Через несколько минут Ричард забылся.
Чтобы чем-то себя занять, я подняла с пола испорченную куртку, свитер и рубашку, пропитанную кровью, и отнесла все это в ванную. Потом долго возилась с растопкой камина, неуклюже пытаясь зажечь подготовленные дрова.
Когда мне это наконец удалось, я в изнеможении опустилась на кровать и прислушалась. Вокруг стояла такая вязкая тишина, что казалось, ее можно потрогать руками. Неужели буря за окном начала стихать?
Я протянула руку к занавеске и нечаянно смахнула с прикроватного столика какую-то книгу. Наклонившись, чтобы поднять ее и вернуть на место, я поняла, что это не книга вовсе, а тетрадь, исписанная почерком Ричарда: я узнала эти забавные завитушки и невольно пробежалась глазами по странице, внутренне цепенея от прочитанного.
«Я иногда задаю себе вопрос, что буду делать, когда увижу тебя.

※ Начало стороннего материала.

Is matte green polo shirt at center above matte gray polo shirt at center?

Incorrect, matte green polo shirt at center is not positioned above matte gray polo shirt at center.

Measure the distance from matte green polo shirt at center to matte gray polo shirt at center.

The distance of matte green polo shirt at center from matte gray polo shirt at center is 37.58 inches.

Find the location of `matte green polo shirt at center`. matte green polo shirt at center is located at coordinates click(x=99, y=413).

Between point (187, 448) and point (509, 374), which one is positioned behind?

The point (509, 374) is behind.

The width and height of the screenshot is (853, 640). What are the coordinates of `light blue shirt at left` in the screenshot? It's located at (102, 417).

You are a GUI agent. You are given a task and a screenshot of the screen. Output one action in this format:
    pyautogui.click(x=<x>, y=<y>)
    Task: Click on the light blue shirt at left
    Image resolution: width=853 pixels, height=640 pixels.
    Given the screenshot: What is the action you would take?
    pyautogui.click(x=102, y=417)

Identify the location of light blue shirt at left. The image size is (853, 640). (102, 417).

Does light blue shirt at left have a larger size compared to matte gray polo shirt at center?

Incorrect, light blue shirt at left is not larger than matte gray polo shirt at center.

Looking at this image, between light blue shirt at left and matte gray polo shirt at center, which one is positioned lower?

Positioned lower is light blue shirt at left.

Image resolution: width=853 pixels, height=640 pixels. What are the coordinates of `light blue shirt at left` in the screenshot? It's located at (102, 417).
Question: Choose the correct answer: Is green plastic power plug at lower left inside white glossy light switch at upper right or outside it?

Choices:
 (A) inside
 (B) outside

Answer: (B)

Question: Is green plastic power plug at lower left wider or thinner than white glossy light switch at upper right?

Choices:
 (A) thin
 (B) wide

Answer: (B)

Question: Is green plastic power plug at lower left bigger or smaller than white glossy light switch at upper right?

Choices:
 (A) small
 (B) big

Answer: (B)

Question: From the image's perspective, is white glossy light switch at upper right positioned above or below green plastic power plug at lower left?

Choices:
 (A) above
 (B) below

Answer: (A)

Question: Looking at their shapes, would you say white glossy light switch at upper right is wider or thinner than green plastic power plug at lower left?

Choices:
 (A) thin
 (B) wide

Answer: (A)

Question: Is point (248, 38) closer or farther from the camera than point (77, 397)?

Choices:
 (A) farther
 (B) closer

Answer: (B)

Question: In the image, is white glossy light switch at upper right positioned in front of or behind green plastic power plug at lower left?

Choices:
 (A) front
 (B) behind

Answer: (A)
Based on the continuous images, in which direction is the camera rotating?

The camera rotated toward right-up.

Что скажу тебе при встрече, как себя поведу. И каждый раз приходит новый ответ, хотя самый очевидный, самый правильный из всех, придуманных мною, – «я не знаю». Я столько лет жду встречи с тобой, что все мои душевные силы сосредоточены на самом ожидании. Иногда мне кажется, что ожидание стало не частью моей жизни, нет, оно заменило мне саму жизнь, но я нахожу в этом неизъяснимую прелесть.
А что, если все мои надежды и фантазии – лишь туманная дымка, которая обволакивает мой разум, как поросшую травой низину перед рассветом, а с первыми лучами солнца рассеивается без следа? Что, если ты никогда не придешь? Что, если я обманываю себя, намеренно и безжалостно превращая свою жизнь в пустое подобие жизни?